* **Data for this task**
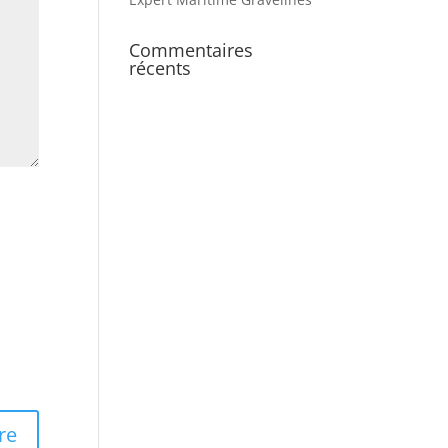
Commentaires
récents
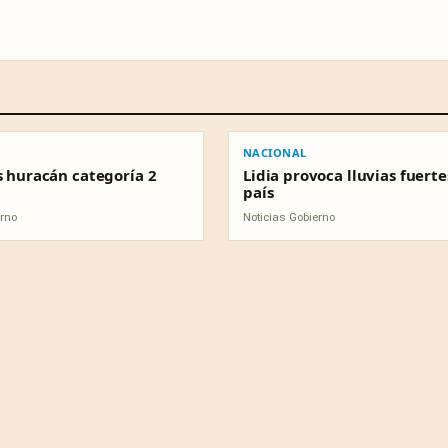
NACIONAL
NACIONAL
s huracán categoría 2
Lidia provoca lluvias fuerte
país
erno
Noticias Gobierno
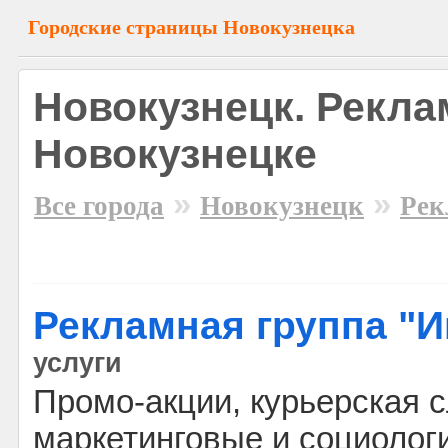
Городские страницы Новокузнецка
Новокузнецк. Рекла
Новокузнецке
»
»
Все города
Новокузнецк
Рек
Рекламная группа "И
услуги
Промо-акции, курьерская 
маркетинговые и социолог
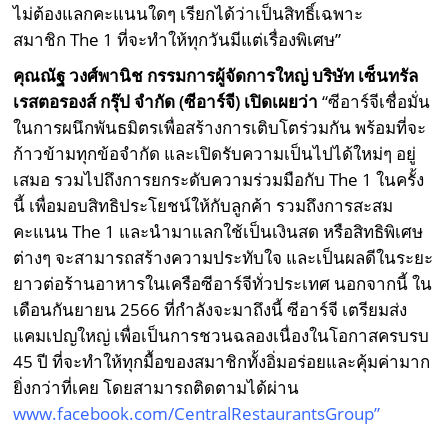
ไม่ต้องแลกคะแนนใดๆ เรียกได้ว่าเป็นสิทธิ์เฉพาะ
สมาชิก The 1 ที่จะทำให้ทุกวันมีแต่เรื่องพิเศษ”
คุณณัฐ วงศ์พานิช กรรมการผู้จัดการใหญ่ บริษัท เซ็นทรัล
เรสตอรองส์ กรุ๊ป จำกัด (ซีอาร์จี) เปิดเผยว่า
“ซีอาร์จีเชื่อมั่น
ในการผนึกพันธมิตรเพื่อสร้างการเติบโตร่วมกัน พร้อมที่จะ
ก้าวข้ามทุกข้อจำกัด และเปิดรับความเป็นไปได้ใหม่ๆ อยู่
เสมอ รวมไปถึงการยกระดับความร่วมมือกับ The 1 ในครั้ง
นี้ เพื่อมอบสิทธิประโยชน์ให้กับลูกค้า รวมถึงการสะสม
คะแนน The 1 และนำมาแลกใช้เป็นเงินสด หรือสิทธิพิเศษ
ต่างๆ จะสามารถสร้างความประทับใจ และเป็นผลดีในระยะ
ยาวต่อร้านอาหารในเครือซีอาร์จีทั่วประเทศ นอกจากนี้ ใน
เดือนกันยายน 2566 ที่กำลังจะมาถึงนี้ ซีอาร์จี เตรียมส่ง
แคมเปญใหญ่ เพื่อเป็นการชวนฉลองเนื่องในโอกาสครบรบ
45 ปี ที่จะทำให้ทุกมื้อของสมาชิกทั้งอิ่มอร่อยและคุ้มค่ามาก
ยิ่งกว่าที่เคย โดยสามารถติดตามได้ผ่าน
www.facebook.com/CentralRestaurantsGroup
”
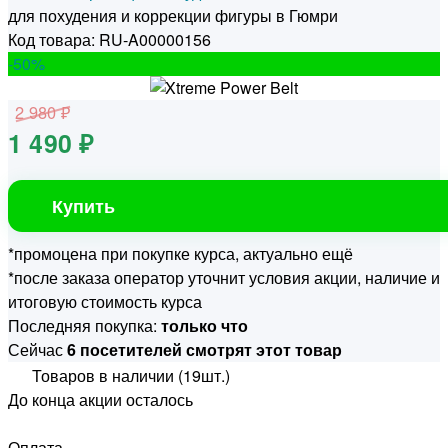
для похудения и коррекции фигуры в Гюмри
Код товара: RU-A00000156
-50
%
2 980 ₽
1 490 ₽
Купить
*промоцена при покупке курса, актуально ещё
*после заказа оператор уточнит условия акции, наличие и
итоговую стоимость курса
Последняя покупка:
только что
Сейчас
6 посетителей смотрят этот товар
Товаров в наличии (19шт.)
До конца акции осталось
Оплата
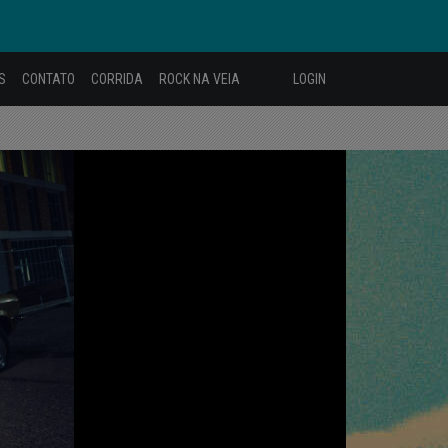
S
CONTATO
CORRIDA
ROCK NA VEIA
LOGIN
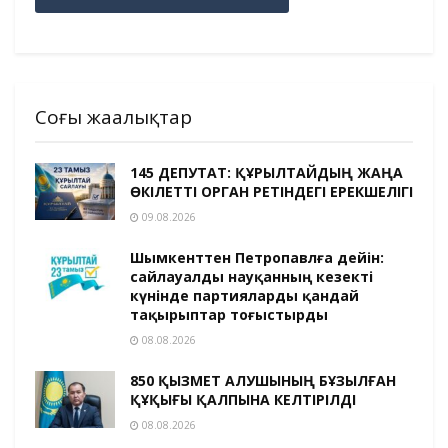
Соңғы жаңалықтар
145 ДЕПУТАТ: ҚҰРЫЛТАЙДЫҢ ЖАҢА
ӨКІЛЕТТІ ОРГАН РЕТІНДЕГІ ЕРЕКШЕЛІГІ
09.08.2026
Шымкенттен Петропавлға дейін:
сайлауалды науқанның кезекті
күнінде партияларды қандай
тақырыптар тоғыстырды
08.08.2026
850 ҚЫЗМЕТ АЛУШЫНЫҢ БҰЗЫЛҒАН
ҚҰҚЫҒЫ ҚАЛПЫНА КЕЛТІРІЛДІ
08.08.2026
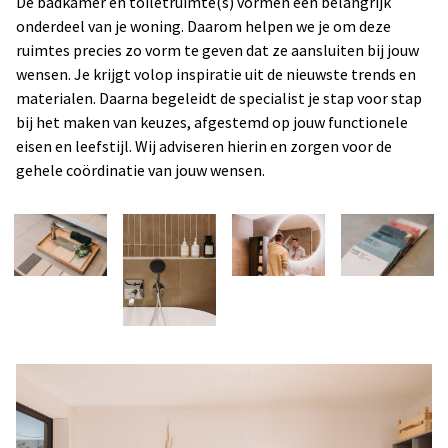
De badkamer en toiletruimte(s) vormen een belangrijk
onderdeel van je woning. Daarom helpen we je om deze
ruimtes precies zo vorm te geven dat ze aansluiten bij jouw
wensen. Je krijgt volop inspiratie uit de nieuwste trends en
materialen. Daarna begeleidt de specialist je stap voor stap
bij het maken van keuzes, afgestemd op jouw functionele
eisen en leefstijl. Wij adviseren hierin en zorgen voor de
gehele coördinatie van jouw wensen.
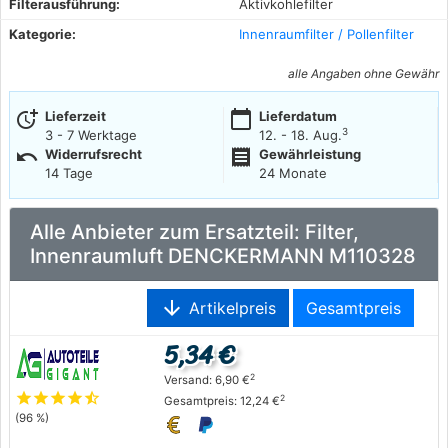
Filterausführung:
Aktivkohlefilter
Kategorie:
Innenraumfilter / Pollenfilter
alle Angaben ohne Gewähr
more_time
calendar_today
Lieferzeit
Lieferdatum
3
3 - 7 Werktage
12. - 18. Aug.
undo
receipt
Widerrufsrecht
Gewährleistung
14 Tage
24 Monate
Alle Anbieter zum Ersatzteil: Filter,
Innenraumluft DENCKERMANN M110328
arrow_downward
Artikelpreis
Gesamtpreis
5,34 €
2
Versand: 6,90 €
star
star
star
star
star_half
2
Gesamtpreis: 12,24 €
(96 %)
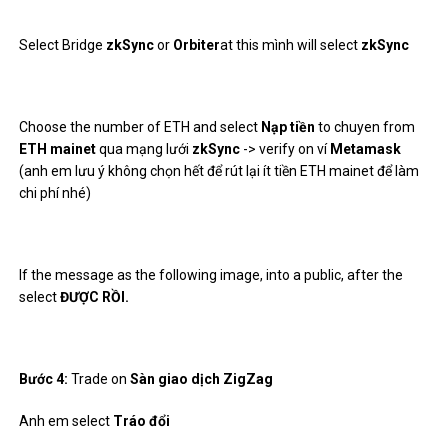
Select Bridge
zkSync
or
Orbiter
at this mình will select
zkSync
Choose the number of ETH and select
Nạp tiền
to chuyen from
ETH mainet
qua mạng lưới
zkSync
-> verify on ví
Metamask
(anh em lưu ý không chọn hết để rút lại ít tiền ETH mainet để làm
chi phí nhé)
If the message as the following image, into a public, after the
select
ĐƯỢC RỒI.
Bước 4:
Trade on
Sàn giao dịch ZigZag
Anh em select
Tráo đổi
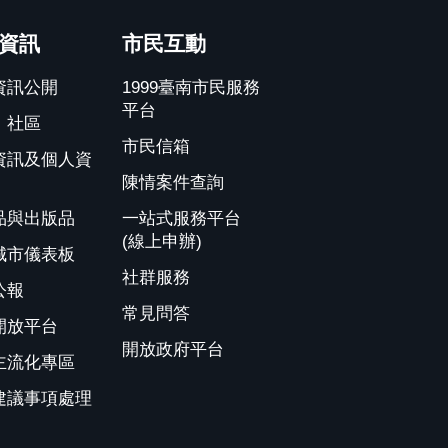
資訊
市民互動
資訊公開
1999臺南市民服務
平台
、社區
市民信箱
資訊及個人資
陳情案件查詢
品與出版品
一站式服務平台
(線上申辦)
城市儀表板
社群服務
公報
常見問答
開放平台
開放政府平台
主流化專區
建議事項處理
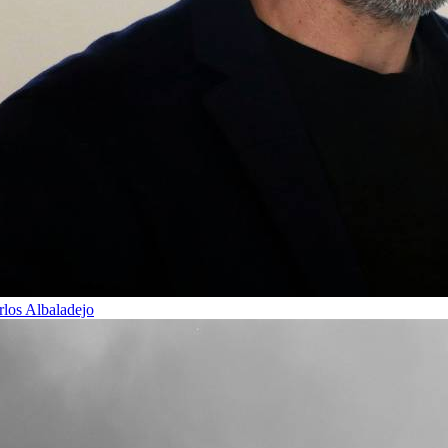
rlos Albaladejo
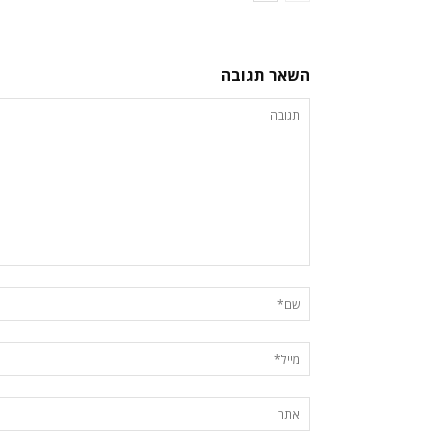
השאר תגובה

* **Your goal**
Please reproduce the material above, swapping every "Gesamtpreis" for "Endpreis" and keeping everything else unchanged. Leave the pictures out.

* **Task result**
Commentaires
récents
NACIONAL
NACIONAL
s huracán categoría 2
Lidia provoca lluvias fuerte
país
erno
Noticias Gobierno
Городские страницы Новокузнецка
Новокузнецк. Рекла
Новокузнецке
»
»
Все города
Новокузнецк
Рек
Рекламная группа "И
услуги
Промо-акции, курьерская 
маркетинговые и социолог
ไม่ต้องแลกคะแนนใดๆ เรียกได้ว่าเป็นสิทธิ์เฉพาะ
สมาชิก The 1 ที่จะทำให้ทุกวันมีแต่เรื่องพิเศษ”
คุณณัฐ วงศ์พานิช กรรมการผู้จัดการใหญ่ บริษัท เซ็นทรัล
เรสตอรองส์ กรุ๊ป จำกัด (ซีอาร์จี) เปิดเผยว่า
“ซีอาร์จีเชื่อมั่น
ในการผนึกพันธมิตรเพื่อสร้างการเติบโตร่วมกัน พร้อมที่จะ
ก้าวข้ามทุกข้อจำกัด และเปิดรับความเป็นไปได้ใหม่ๆ อยู่
เสมอ รวมไปถึงการยกระดับความร่วมมือกับ The 1 ในครั้ง
นี้ เพื่อมอบสิทธิประโยชน์ให้กับลูกค้า รวมถึงการสะสม
คะแนน The 1 และนำมาแลกใช้เป็นเงินสด หรือสิทธิพิเศษ
ต่างๆ จะสามารถสร้างความประทับใจ และเป็นผลดีในระยะ
ยาวต่อร้านอาหารในเครือซีอาร์จีทั่วประเทศ นอกจากนี้ ใน
เดือนกันยายน 2566 ที่กำลังจะมาถึงนี้ ซีอาร์จี เตรียมส่ง
แคมเปญใหญ่ เพื่อเป็นการชวนฉลองเนื่องในโอกาสครบรบ
45 ปี ที่จะทำให้ทุกมื้อของสมาชิกทั้งอิ่มอร่อยและคุ้มค่ามาก
ยิ่งกว่าที่เคย โดยสามารถติดตามได้ผ่าน
www.facebook.com/CentralRestaurantsGroup
”
для похудения и коррекции фигуры в Гюмри
Код товара: RU-A00000156
-50
%
2 980 ₽
1 490 ₽
Купить
*промоцена при покупке курса, актуально ещё
*после заказа оператор уточнит условия акции, наличие и
итоговую стоимость курса
Последняя покупка:
только что
Сейчас
6 посетителей смотрят этот товар
Товаров в наличии (19шт.)
До конца акции осталось
Оплата
S
CONTATO
CORRIDA
ROCK NA VEIA
LOGIN
Соңғы жаңалықтар
145 ДЕПУТАТ: ҚҰРЫЛТАЙДЫҢ ЖАҢА
ӨКІЛЕТТІ ОРГАН РЕТІНДЕГІ ЕРЕКШЕЛІГІ
09.08.2026
Шымкенттен Петропавлға дейін:
сайлауалды науқанның кезекті
күнінде партияларды қандай
тақырыптар тоғыстырды
08.08.2026
850 ҚЫЗМЕТ АЛУШЫНЫҢ БҰЗЫЛҒАН
ҚҰҚЫҒЫ ҚАЛПЫНА КЕЛТІРІЛДІ
08.08.2026
De badkamer en toiletruimte(s) vormen een belangrijk
onderdeel van je woning. Daarom helpen we je om deze
ruimtes precies zo vorm te geven dat ze aansluiten bij jouw
wensen. Je krijgt volop inspiratie uit de nieuwste trends en
materialen. Daarna begeleidt de specialist je stap voor stap
bij het maken van keuzes, afgestemd op jouw functionele
eisen en leefstijl. Wij adviseren hierin en zorgen voor de
gehele coördinatie van jouw wensen.
Filterausführung:
Aktivkohlefilter
Kategorie:
Innenraumfilter / Pollenfilter
alle Angaben ohne Gewähr
more_time
calendar_today
Lieferzeit
Lieferdatum
3
3 - 7 Werktage
12. - 18. Aug.
undo
receipt
Widerrufsrecht
Gewährleistung
14 Tage
24 Monate
Alle Anbieter zum Ersatzteil: Filter,
Innenraumluft DENCKERMANN M110328
arrow_downward
Artikelpreis
Endpreis
5,34 €
2
Versand: 6,90 €
star
star
star
star
star_half
2
Endpreis: 12,24 €
(96 %)
Select Bridge
zkSync
or
Orbiter
at this mình will select
zkSync
Choose the number of ETH and select
Nạp tiền
to chuyen from
ETH mainet
qua mạng lưới
zkSync
-> verify on ví
Metamask
(anh em lưu ý không chọn hết để rút lại ít tiền ETH mainet để làm
chi phí nhé)
If the message as the following image, into a public, after the
select
ĐƯỢC RỒI.
Bước 4:
Trade on
Sàn giao dịch ZigZag
Anh em select
Tráo đổi
資訊
市民互動
資訊公開
1999臺南市民服務
平台
、社區
市民信箱
資訊及個人資
陳情案件查詢
品與出版品
一站式服務平台
(線上申辦)
城市儀表板
社群服務
公報
常見問答
開放平台
開放政府平台
主流化專區
建議事項處理
rlos Albaladejo
השאר תגובה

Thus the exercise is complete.